The Commission rejected Serbian and Montenegrin objections to its competence to respond to three references that it had received from Lord Carrington, which resulted in Opinions 8, 9 and 10.
The Commission decided that the legal process of the dissolution of the SFRY had completed and so the SFRY no longer existed.
The Commission considered state succession, resulting from the cessation of the SFRY, should be resolved. It ruled that it should be resolved by mutual agreement between the several successor states, with an equitable division of the international assets and obligations of the former SFRY. It also decided that the membership of the SFRY in international organizations could not be continued by any successor state, but each state would have to apply for membership anew.
In this decision, the Commission ruled that the FRY (Serbia and Montenegro) could not legally be considered a continuation of the former SFRY, but it was a new state. Thus, the European Community should not automatically recognize the FRY but apply the same criteria as for the recognition of the other post-SFRY states.
The text of the first ten opinions of the Badinter Commission has been published in the European Journal of International Law. Opinions 1-3 are reproduced in 3 EJIL 1 (1992) pp. 182ff.[16][17] Opinions 4-10 are reproduced in 4 EJIL 1 (1993) pp. 74ff.[18]

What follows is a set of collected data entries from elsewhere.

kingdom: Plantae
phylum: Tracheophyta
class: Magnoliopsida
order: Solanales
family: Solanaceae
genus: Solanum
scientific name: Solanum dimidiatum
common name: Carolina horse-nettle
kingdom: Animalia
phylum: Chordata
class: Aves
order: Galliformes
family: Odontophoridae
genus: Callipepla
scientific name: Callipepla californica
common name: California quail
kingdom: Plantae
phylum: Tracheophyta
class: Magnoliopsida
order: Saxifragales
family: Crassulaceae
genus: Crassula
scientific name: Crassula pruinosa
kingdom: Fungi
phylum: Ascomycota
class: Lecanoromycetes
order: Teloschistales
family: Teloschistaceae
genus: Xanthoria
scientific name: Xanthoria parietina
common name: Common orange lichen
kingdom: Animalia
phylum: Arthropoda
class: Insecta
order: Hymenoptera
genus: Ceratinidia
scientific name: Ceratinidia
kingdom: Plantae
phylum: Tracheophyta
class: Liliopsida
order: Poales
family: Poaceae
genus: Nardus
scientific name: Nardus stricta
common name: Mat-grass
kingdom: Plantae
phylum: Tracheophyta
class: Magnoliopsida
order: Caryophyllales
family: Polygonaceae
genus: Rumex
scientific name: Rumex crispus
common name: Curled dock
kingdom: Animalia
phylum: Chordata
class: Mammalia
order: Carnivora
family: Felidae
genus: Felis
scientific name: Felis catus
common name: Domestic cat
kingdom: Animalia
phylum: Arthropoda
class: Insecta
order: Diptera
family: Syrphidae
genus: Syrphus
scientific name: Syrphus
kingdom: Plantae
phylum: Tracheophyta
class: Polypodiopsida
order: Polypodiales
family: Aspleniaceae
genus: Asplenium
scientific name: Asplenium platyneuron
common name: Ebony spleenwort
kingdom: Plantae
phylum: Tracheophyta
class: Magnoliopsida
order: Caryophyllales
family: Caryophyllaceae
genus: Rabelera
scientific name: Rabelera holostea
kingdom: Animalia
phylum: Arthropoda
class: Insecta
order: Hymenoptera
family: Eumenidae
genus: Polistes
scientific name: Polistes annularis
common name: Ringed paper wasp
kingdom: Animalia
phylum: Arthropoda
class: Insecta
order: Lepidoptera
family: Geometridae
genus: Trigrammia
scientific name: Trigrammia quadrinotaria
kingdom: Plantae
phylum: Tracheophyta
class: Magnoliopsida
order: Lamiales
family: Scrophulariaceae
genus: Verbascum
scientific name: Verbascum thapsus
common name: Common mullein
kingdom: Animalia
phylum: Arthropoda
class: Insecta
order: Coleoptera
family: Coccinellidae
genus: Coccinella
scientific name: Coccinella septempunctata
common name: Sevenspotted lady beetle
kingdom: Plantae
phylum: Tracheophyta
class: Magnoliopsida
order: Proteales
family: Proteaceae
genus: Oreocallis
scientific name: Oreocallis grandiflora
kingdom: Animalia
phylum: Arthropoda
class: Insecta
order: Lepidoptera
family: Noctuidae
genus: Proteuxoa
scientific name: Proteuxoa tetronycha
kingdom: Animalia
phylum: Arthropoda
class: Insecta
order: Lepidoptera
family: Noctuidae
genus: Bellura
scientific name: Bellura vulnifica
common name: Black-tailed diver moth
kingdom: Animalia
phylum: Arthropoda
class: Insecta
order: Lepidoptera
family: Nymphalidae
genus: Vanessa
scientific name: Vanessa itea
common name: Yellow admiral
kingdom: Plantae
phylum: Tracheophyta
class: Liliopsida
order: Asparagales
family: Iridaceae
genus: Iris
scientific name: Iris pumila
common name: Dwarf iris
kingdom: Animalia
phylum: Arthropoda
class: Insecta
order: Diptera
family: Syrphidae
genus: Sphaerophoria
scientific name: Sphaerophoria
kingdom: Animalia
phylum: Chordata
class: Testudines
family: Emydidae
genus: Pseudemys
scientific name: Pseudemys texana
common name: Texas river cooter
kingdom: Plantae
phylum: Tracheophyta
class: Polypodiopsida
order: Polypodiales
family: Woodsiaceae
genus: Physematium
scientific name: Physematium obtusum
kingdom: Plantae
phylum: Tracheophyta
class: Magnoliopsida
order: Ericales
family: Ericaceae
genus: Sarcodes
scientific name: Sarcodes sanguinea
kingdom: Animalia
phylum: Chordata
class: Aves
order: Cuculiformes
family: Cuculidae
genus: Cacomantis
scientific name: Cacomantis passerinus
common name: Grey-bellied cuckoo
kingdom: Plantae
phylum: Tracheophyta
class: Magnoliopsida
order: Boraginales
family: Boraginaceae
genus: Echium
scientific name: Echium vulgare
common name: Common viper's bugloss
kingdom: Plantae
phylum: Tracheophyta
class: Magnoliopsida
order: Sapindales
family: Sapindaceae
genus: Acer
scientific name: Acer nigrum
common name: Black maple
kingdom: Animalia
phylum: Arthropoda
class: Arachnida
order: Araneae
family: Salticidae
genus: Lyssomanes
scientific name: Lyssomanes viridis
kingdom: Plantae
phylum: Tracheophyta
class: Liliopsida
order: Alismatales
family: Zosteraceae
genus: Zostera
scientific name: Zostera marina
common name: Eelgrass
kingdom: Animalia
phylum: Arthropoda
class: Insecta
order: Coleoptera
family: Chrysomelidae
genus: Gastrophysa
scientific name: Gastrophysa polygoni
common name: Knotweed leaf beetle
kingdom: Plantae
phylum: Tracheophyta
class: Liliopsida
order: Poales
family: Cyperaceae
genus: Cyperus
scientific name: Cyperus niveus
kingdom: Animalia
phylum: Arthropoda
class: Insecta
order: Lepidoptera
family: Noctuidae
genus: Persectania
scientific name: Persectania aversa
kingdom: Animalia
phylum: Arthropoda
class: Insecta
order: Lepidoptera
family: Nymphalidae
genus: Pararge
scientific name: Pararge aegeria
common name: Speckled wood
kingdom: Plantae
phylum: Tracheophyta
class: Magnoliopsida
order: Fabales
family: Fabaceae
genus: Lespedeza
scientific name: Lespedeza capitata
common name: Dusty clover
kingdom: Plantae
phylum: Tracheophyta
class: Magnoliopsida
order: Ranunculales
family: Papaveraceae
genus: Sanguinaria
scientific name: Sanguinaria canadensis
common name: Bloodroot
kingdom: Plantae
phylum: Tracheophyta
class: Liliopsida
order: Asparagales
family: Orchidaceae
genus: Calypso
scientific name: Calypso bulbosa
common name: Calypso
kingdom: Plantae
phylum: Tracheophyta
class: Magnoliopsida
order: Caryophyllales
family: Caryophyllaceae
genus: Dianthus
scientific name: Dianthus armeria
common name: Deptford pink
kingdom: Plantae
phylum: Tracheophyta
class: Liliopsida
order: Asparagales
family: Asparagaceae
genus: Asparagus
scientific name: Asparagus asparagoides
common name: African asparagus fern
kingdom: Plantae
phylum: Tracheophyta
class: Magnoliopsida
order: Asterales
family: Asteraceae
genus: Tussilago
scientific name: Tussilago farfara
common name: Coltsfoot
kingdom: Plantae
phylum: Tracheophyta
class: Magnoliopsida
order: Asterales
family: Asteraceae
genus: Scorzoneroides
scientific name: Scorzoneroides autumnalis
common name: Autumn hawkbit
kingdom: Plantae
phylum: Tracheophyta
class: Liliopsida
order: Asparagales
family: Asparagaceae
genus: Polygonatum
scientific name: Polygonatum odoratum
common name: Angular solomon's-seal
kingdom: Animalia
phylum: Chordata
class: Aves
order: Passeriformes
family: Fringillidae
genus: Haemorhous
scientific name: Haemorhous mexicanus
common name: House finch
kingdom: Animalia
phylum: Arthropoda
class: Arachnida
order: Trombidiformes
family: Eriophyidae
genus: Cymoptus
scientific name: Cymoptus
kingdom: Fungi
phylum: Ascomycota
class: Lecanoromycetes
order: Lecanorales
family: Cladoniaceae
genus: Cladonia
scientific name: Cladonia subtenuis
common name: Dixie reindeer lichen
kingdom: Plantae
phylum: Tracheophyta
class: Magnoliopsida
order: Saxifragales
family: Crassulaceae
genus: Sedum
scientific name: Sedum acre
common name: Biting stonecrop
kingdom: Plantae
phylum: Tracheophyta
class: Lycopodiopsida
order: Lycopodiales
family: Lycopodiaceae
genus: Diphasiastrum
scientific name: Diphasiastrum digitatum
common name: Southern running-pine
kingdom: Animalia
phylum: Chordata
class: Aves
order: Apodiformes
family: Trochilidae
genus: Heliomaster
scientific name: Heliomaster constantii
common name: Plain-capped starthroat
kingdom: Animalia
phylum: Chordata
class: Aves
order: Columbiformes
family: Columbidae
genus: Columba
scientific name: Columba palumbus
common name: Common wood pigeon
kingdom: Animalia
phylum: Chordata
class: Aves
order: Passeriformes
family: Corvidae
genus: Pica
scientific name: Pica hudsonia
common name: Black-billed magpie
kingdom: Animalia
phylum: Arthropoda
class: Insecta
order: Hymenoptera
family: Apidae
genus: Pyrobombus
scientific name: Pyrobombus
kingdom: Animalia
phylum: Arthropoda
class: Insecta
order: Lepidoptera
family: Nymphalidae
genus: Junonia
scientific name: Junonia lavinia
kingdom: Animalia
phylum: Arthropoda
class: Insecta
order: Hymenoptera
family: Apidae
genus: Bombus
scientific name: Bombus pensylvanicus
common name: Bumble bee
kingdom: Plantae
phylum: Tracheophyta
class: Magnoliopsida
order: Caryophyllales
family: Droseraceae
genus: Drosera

Peter Radan, an Australian legal academic of Serbian descent, has criticised the Badinter Commission's interpretation of the SFRY Constitution. Apart from principles of international law, the Badinter Commission sought to justify the relevance of the Badinter Borders Principle by reference to article 5 of the 1974 Constitution of the Yugoslavia. The Commission said that the Badinter Borders Principle applies all the more readily to the Republics since the second and fourth paragraphs of Article 5 of the Constitution of the SFRY stipulated that the Republics' territories and boundaries could not be altered without their consent.
Article 5 stipulates:
(1) The territory of the SFRY is indivisible and consists of the territories of its socialist republics.
(2) A republic's territory cannot be altered without the consent of that republic, and the territory of an autonomous province — without the consent of that autonomous province.
(3) A border of the SFRY cannot be altered without the concurrence of all republics and autonomous provinces.
(4) A border between republics can only be altered on the basis of their agreement, and in the case of a border of an autonomous province — on the basis of its concurrence.
In referring to article 5, his criticism is that the Badinter Commission was guilty of selective quoting.
Radan's reason for this opinion is that in relying on paragraphs 2 and 4 of article 5, the Badinter Commission ignored the provisions of paragraphs 1 and 3. In doing so it was justifying the division of the SFRY and the alteration of its international borders in violation of paragraphs 1 and 3. Radan argues that the territorial integrity of republics and the sanctity of their borders referred to in paragraphs 2 and 4 of article 5 only applied in the context of the Yugoslav state whose own territorial integrity and borders remained in place. According to Radan, a republic seeking to violate the provisions of paragraphs 1 and 3 of article 5 could hardly reap the guarantees contained within paragraphs 2 and 4. Consequently, he argues that article 5 provides no support for the application of the Badinter Borders Principle to the fragmentation of the SFRY.
Based upon the above analysis of the reasoning of the Badinter Commission in Opinion No 3 Radan concludes that neither the international law principles of respect for the territorial status quo and uti possidetis nor the provisions of article 5 of the Constitution of the SFRY 1974 provides any justification for the Badinter Borders Principle" and that in redrawing the new borders between independent states "it may even be necessary to facilitate orderly and voluntary transfers of parts of the population."[12]